Thursday, 10 April 2014
Galaw ng Asoge & The Brief Wondrous Life of Oscar Wao
I will admit, reading has never been a strong point for me, especially novels. True, I read the occasional webcomic and article, but a novel, not really. For HUMALIT however, I was tasked to read about two novels; one local and one foreign. Enter Galaw ng Asoge and The Brief Wondrous Life of Oscar Wao.
Asoge in English is mercury, a curious metal that actually takes the form of liquid. The novel is a tricky one, very intricate and yet deliberate, just like mercury. The novel is full of signs and symbols used to portray the characters such as the ghost ship in Danakbunga and the eruption of Taal Volcano. Capturing the thoughts of characters and in a way manipulating them to their will. With these events, you somehow relate to the characters as they struggle with their lives as well as get an inkling as to what they are really capable of as well as thinking.

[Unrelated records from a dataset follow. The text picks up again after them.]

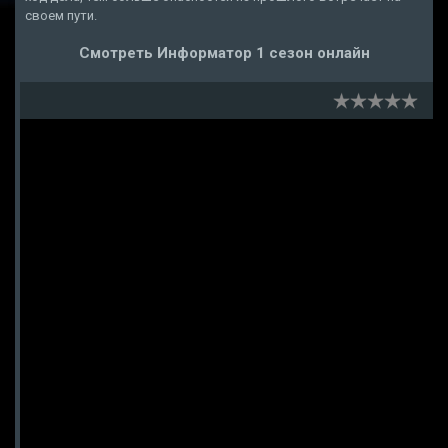
своем пути.
Смотреть Информатор 1 сезон онлайн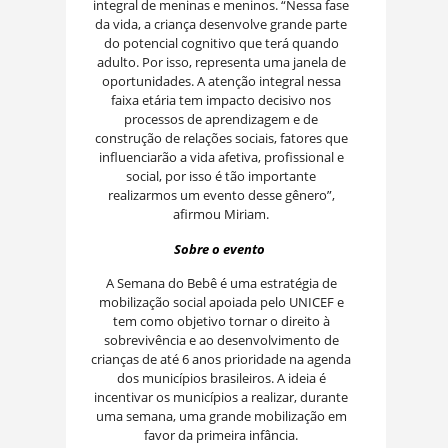
integral de meninas e meninos. “Nessa fase
da vida, a criança desenvolve grande parte
do potencial cognitivo que terá quando
adulto. Por isso, representa uma janela de
oportunidades. A atenção integral nessa
faixa etária tem impacto decisivo nos
processos de aprendizagem e de
construção de relações sociais, fatores que
influenciarão a vida afetiva, profissional e
social, por isso é tão importante
realizarmos um evento desse gênero”,
afirmou Miriam.
Sobre o evento
A Semana do Bebê é uma estratégia de
mobilização social apoiada pelo UNICEF e
tem como objetivo tornar o direito à
sobrevivência e ao desenvolvimento de
crianças de até 6 anos prioridade na agenda
dos municípios brasileiros. A ideia é
incentivar os municípios a realizar, durante
uma semana, uma grande mobilização em
favor da primeira infância.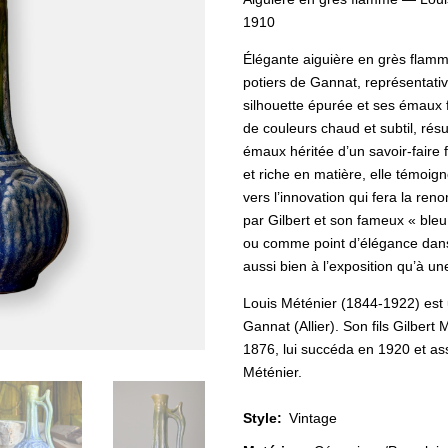
1910
Élégante aiguière en grès flamm
potiers de Gannat, représentativ
silhouette épurée et ses émaux f
de couleurs chaud et subtil, rés
émaux héritée d’un savoir-faire f
et riche en matière, elle témoigne
vers l’innovation qui fera la re
par Gilbert et son fameux « bleu
ou comme point d’élégance dans u
aussi bien à l’exposition qu’à u
Louis Méténier (1844-1922) est u
Gannat (Allier). Son fils Gilber
1876, lui succéda en 1920 et as
Méténier.
Style
:
Vintage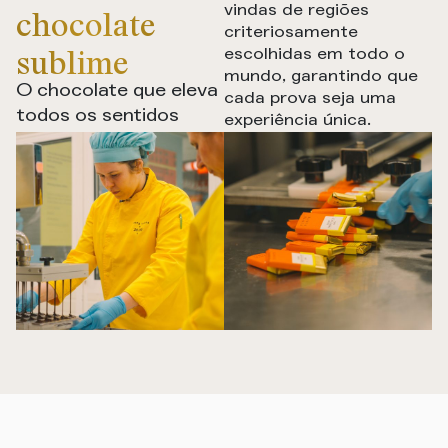
vindas de regiões
chocolate
criteriosamente
sublime
escolhidas em todo o
mundo, garantindo que
O chocolate que eleva
cada prova seja uma
todos os sentidos
experiência única.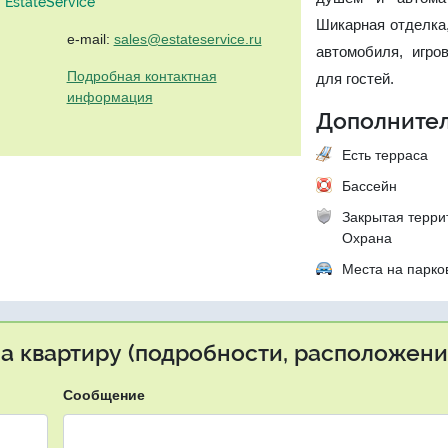
EstateService"
Шикарная отделка,
e-mail:
sales@estateservice.ru
автомобиля, игро
Подробная контактная
для гостей.
информация
Дополнител
Есть терраса
Бассейн
Закрытая терри
Охрана
Места на парко
на квартиру (подробности, расположение
Сообщение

In the other side of things we have The Brief and Wondrous Life of Oscar Wao. Díaz's portrait of a society that marries sex and violence with frightening casualness is funny as well as disturbing. Oscar's sister almost expects boyfriends to treat her badly; one brief childhood girlfriend of Oscar's, Maritza, "was a girl who seemed to delight in getting slapped around by her boyfriends", while his mother acquired boyfriends as a young woman only when her breasts became huge. The machismo of second-generation Dominican-American culture is an endless source of anguish to the young Oscar, and you know that his life is going to be brief because he's too gentle for it.